Livros como "A Ideologia da Sociedade Industrial", de 1964, fazem de Marcuse um dos pais dos "tecnófobos", na medida em que ali é a própria racionalidade técnica, e não seus eventuais abusos, que vai para o banco dos réus.
A tecnologia, escreve Marcuse, "se tornou o grande veículo de espoliação -espoliação em sua forma mais madura e eficaz". Ao identificar dessa maneira a razão técnica (também chamada instrumental) à lógica da dominação, Marcuse vai, segundo Lebrun, longe demais.
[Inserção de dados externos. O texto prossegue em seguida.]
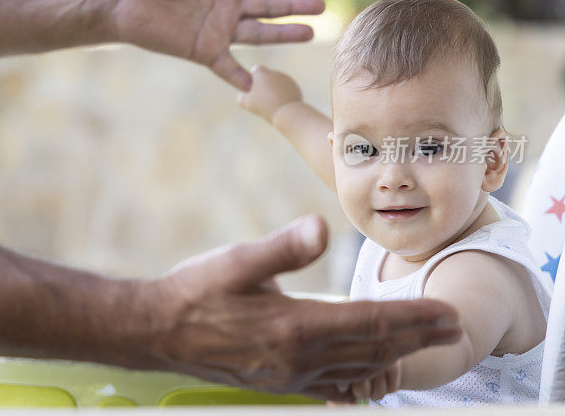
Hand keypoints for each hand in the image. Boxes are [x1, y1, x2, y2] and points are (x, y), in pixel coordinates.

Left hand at [111, 0, 323, 90]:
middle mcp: (227, 4)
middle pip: (270, 6)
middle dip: (295, 6)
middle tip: (321, 7)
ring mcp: (218, 29)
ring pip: (258, 33)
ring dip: (283, 34)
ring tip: (310, 33)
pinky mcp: (202, 50)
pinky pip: (227, 66)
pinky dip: (240, 76)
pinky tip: (258, 85)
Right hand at [139, 215, 460, 399]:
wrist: (159, 331)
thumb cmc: (197, 290)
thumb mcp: (237, 260)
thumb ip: (282, 248)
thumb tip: (319, 228)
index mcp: (296, 327)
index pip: (371, 322)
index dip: (414, 318)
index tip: (449, 313)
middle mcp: (300, 358)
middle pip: (374, 349)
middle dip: (416, 337)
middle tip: (453, 328)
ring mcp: (291, 376)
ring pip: (357, 369)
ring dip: (395, 356)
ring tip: (422, 346)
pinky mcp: (279, 380)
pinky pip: (332, 385)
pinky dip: (360, 378)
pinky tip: (370, 377)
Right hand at [237, 65, 302, 122]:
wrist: (287, 112)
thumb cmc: (265, 106)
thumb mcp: (247, 103)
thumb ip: (241, 98)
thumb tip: (241, 97)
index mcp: (262, 73)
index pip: (256, 70)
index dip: (254, 79)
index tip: (254, 89)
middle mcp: (275, 72)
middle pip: (267, 77)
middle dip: (265, 85)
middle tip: (262, 99)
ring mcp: (286, 79)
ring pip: (277, 83)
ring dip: (274, 90)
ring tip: (272, 104)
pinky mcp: (295, 87)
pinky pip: (286, 90)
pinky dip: (284, 95)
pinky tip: (281, 105)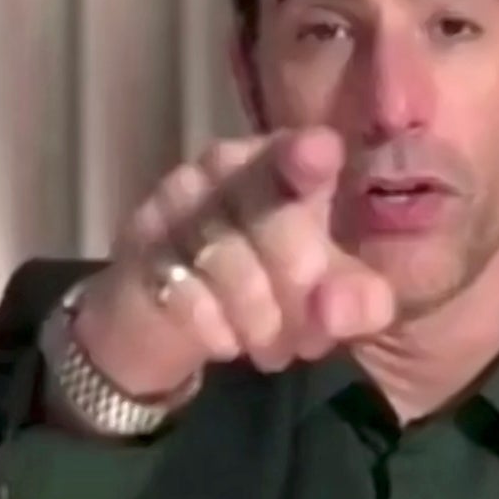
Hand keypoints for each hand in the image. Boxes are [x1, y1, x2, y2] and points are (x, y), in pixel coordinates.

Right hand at [71, 127, 396, 397]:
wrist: (184, 323)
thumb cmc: (279, 293)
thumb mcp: (336, 303)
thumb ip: (357, 300)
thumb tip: (338, 309)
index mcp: (287, 162)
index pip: (298, 152)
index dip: (305, 156)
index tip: (322, 153)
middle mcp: (229, 164)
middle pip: (270, 214)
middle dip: (299, 287)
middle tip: (310, 337)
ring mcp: (176, 198)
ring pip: (225, 258)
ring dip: (260, 320)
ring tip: (273, 346)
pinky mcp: (140, 244)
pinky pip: (185, 291)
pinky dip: (217, 330)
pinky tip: (229, 342)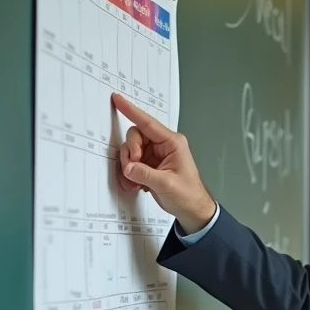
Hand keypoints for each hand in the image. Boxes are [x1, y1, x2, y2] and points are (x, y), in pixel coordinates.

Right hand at [112, 92, 215, 233]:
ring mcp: (155, 155)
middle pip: (135, 137)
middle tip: (133, 168)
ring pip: (131, 151)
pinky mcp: (149, 165)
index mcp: (172, 143)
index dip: (131, 110)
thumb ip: (145, 174)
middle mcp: (163, 145)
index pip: (148, 123)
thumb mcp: (166, 184)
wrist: (192, 210)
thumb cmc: (189, 195)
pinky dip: (129, 173)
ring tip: (136, 182)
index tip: (117, 99)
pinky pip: (132, 163)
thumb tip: (128, 167)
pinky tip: (136, 185)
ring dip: (128, 167)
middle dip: (130, 153)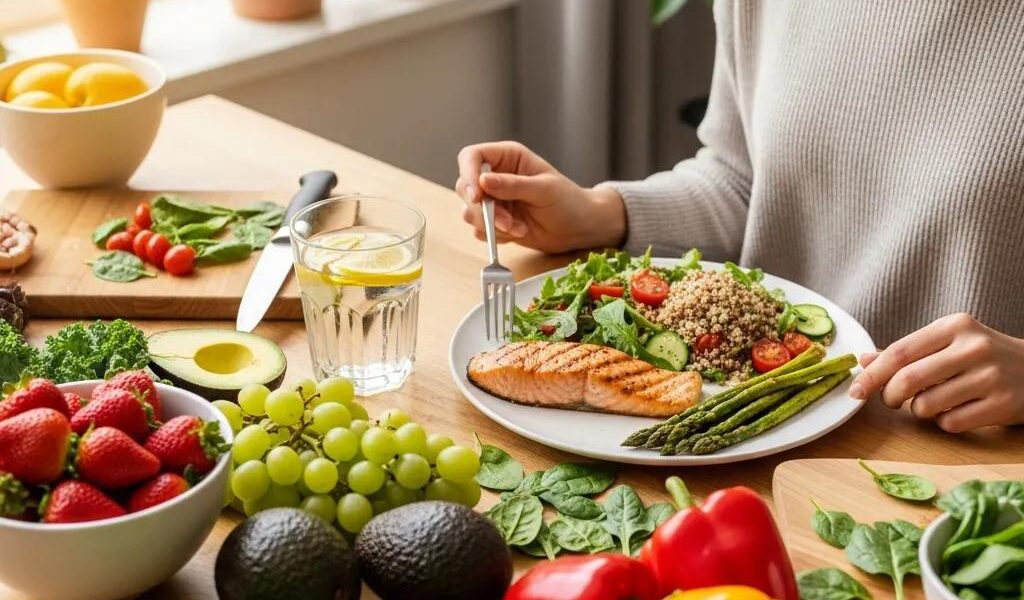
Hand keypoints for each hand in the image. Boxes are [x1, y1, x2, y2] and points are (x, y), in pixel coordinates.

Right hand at [456, 141, 625, 252]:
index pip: (471, 156)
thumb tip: (482, 181)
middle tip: (506, 222)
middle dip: (483, 209)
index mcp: (507, 157)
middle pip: (465, 187)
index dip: (468, 173)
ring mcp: (494, 201)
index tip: (477, 196)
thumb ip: (513, 185)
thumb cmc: (568, 201)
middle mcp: (495, 176)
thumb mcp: (544, 189)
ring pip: (470, 212)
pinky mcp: (495, 222)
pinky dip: (497, 236)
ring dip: (492, 225)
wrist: (578, 228)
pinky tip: (519, 232)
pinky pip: (480, 230)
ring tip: (519, 227)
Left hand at [849, 313, 1023, 431]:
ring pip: (926, 405)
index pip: (900, 351)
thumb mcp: (948, 343)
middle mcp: (973, 347)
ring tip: (934, 401)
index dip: (872, 374)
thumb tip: (864, 360)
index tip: (855, 390)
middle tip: (892, 400)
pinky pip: (950, 423)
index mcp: (954, 326)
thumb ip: (907, 352)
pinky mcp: (1001, 404)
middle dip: (890, 396)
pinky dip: (944, 422)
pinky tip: (958, 410)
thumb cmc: (982, 357)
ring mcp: (990, 376)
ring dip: (919, 410)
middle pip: (908, 379)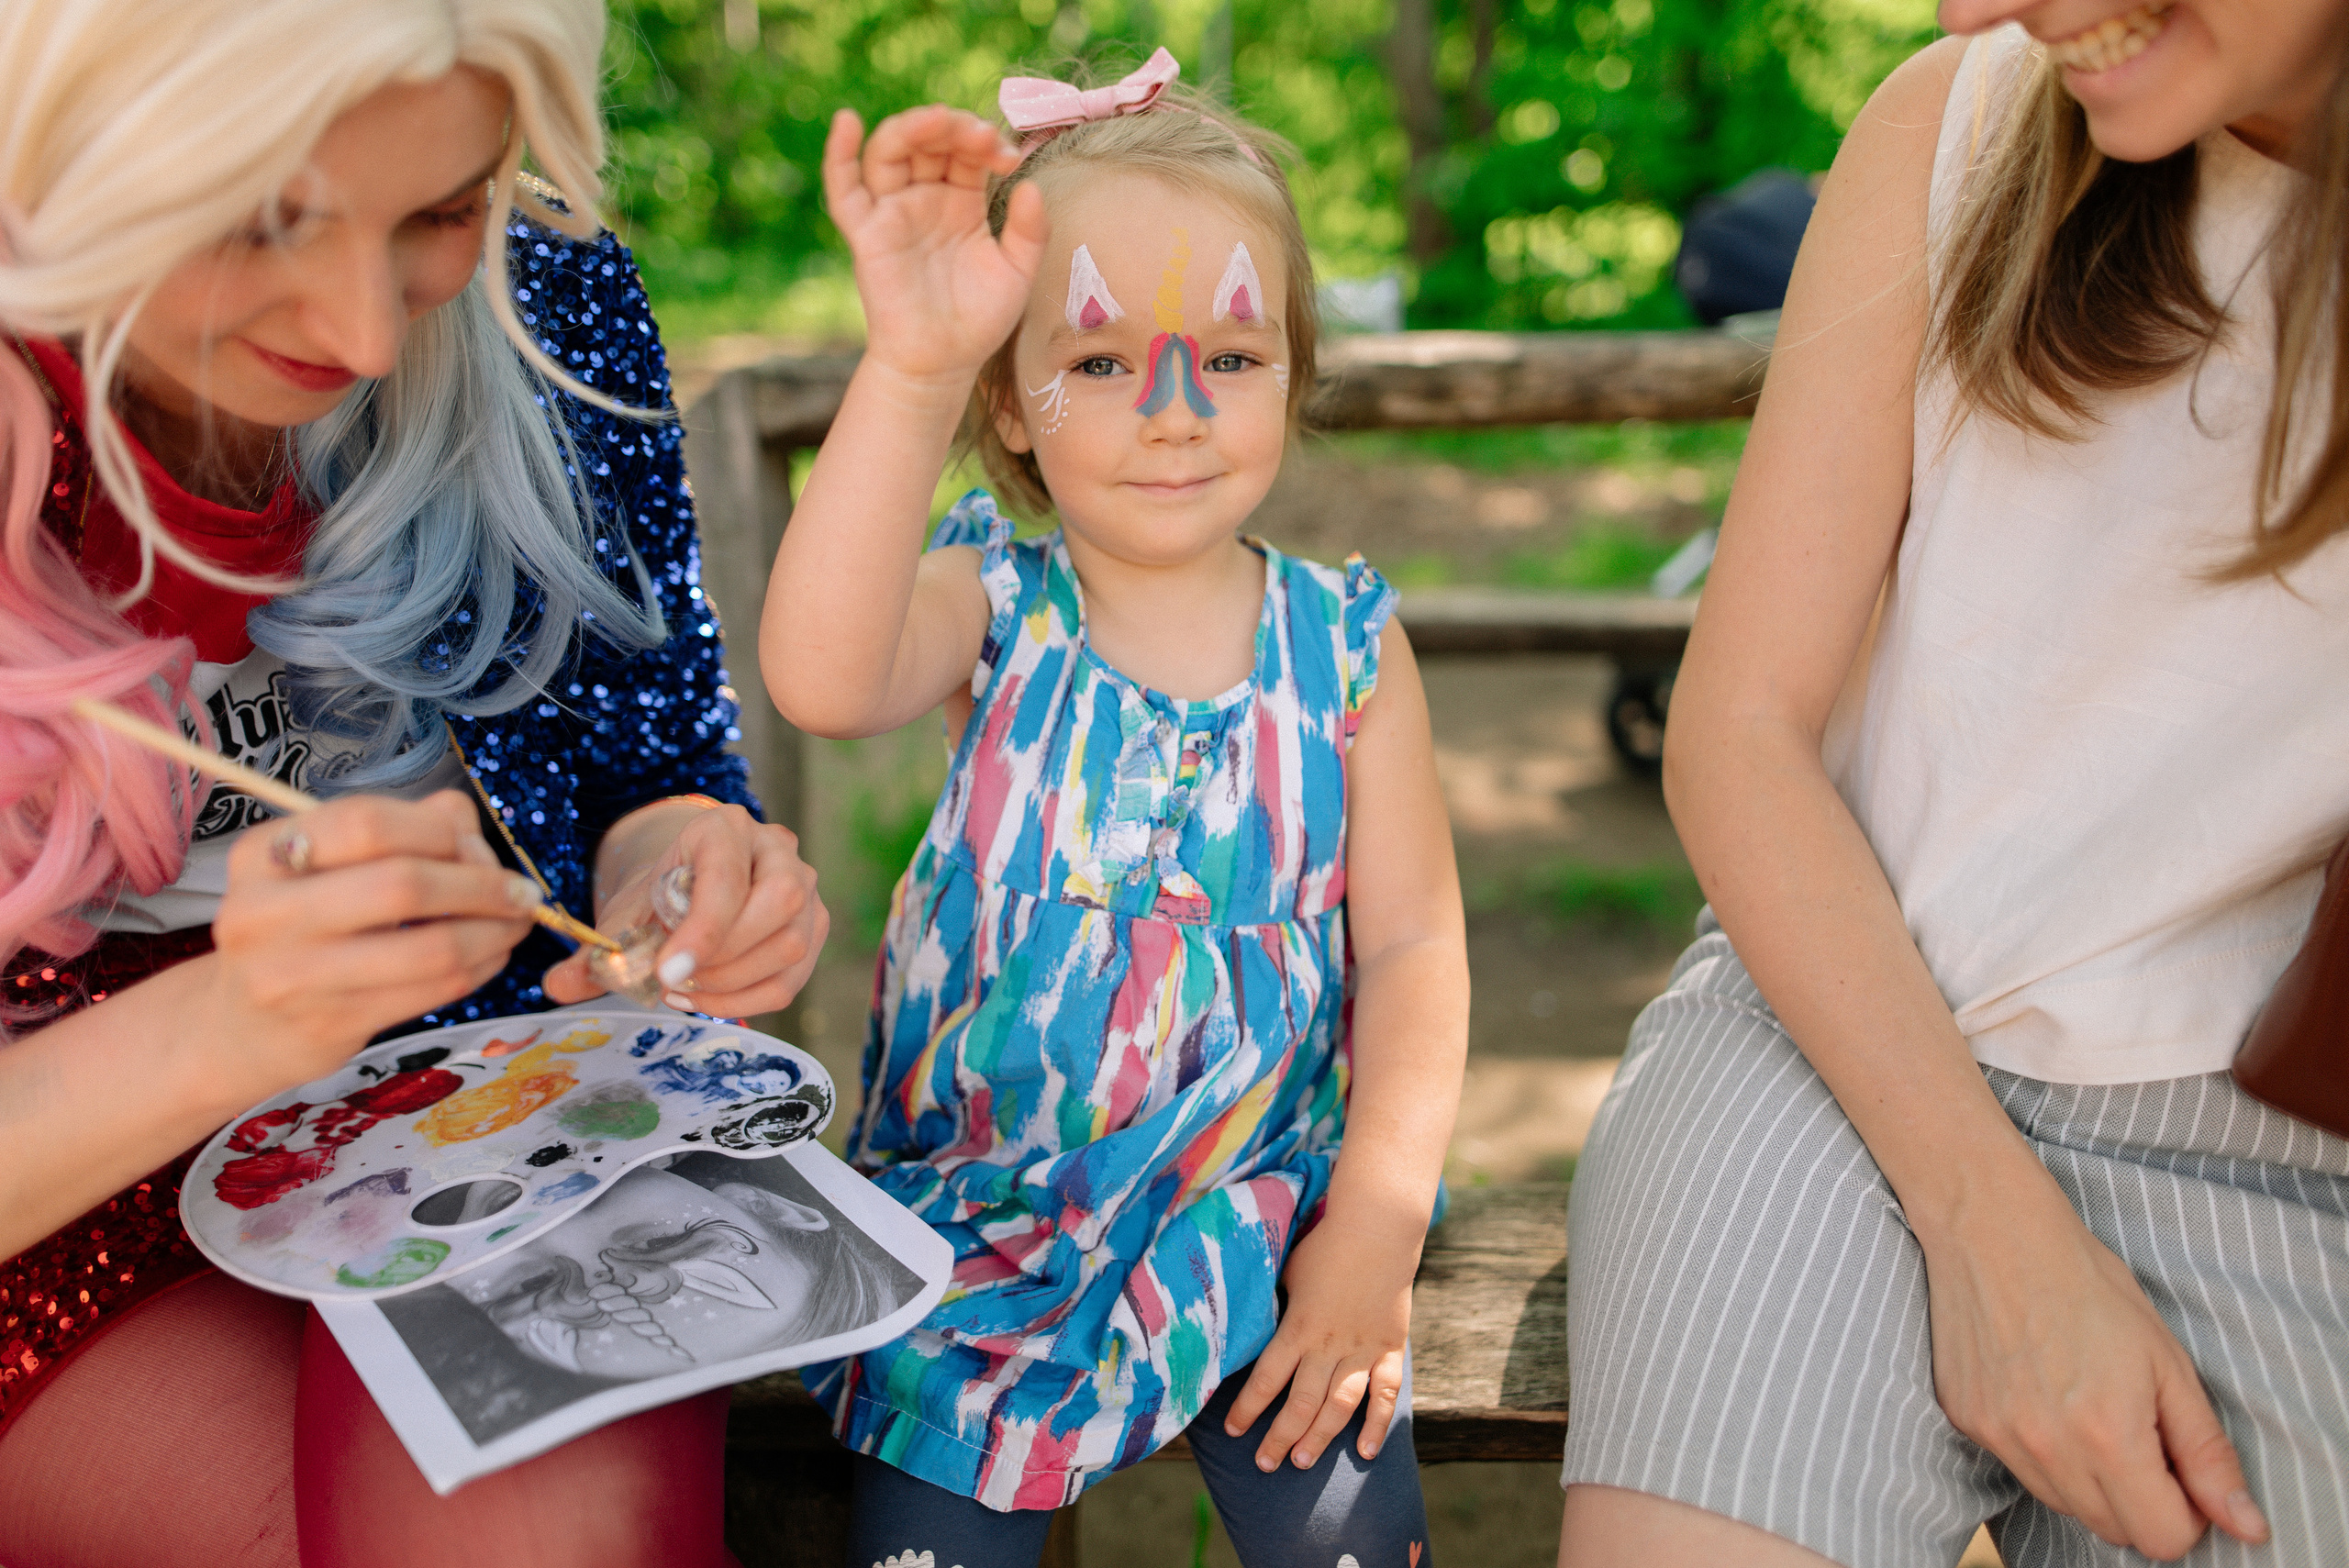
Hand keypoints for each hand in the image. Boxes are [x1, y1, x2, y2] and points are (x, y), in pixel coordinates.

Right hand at [205, 791, 540, 1095]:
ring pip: (429, 947)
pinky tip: (490, 956)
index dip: (439, 831)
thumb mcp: (325, 866)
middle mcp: (265, 912)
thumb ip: (400, 828)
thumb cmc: (302, 928)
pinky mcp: (329, 1025)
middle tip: (520, 892)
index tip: (478, 847)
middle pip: (402, 884)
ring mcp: (292, 975)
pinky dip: (479, 968)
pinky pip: (431, 990)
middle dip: (482, 885)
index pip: (367, 822)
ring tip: (515, 925)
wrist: (242, 1025)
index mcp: (264, 854)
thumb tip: (466, 825)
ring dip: (493, 933)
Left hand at [542, 800, 826, 1018]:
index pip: (727, 878)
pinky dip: (748, 1002)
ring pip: (791, 945)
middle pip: (779, 906)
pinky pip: (793, 977)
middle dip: (724, 958)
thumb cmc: (661, 894)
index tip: (666, 973)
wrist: (692, 883)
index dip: (701, 931)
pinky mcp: (815, 927)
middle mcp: (777, 848)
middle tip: (675, 980)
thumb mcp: (626, 909)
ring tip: (685, 990)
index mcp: (725, 827)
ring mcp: (806, 887)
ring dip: (733, 983)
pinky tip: (707, 998)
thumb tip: (557, 985)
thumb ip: (595, 948)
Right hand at [821, 104, 1048, 381]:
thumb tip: (1030, 185)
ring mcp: (892, 211)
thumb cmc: (979, 319)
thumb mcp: (1017, 271)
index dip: (986, 143)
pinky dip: (838, 153)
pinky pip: (844, 189)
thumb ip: (1029, 230)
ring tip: (939, 120)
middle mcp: (924, 198)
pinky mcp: (866, 233)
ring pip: (889, 152)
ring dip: (911, 128)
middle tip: (981, 136)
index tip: (1009, 157)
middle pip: (927, 141)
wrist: (943, 363)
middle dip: (953, 129)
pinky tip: (846, 122)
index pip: (967, 152)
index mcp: (960, 199)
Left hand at [1222, 1216, 1417, 1470]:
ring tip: (1301, 1461)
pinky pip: (1385, 1392)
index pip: (1267, 1378)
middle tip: (1265, 1464)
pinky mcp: (1390, 1347)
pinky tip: (1365, 1451)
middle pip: (1301, 1402)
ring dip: (1320, 1437)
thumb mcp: (1288, 1271)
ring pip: (1339, 1405)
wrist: (1378, 1228)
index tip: (1234, 1431)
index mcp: (1299, 1326)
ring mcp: (1363, 1349)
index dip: (1248, 1408)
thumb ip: (1272, 1304)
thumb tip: (1242, 1321)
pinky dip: (1377, 1423)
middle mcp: (1330, 1344)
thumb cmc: (1324, 1246)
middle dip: (1279, 1437)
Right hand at [1922, 1181, 2268, 1558]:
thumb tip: (2244, 1523)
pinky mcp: (1966, 1421)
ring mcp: (1999, 1437)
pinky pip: (2019, 1468)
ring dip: (2089, 1479)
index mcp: (2108, 1436)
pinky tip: (2041, 1391)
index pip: (2161, 1537)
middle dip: (2139, 1498)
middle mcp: (2047, 1449)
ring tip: (2087, 1406)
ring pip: (2064, 1504)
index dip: (2185, 1510)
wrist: (1993, 1231)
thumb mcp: (2167, 1362)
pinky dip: (2042, 1449)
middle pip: (2112, 1530)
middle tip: (2137, 1429)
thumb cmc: (2086, 1283)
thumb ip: (2206, 1452)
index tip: (2178, 1464)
Opinião que é partilhada pelo mais importante filósofo alemão da atualidade, Juergen Habermas, como lembrou Lebrun.
Mostrando uma simpatia quase benevolente em relação a Marcuse, Lebrun sugeriu que ele provavelmente tenha se equivocado na hora de escolher o adversário.
Se temos que escolher um "culpado" pelo rumo que tomou a história humana neste século, disse Lebrun, talvez seja melhor atribuir à razão prática a responsabilidade por tantos desatinos.
"Foi a razão prática, com sua insistência em propor finalidades, metas históricas, que levou a humanidade às piores atrocidades".
A verdadeira crítica da técnica, concluiu Lebrun, ainda está por ser feita. Criticar, disse, "nunca foi, nem para Kant, nem para Marx, sinônimo de diabolizar".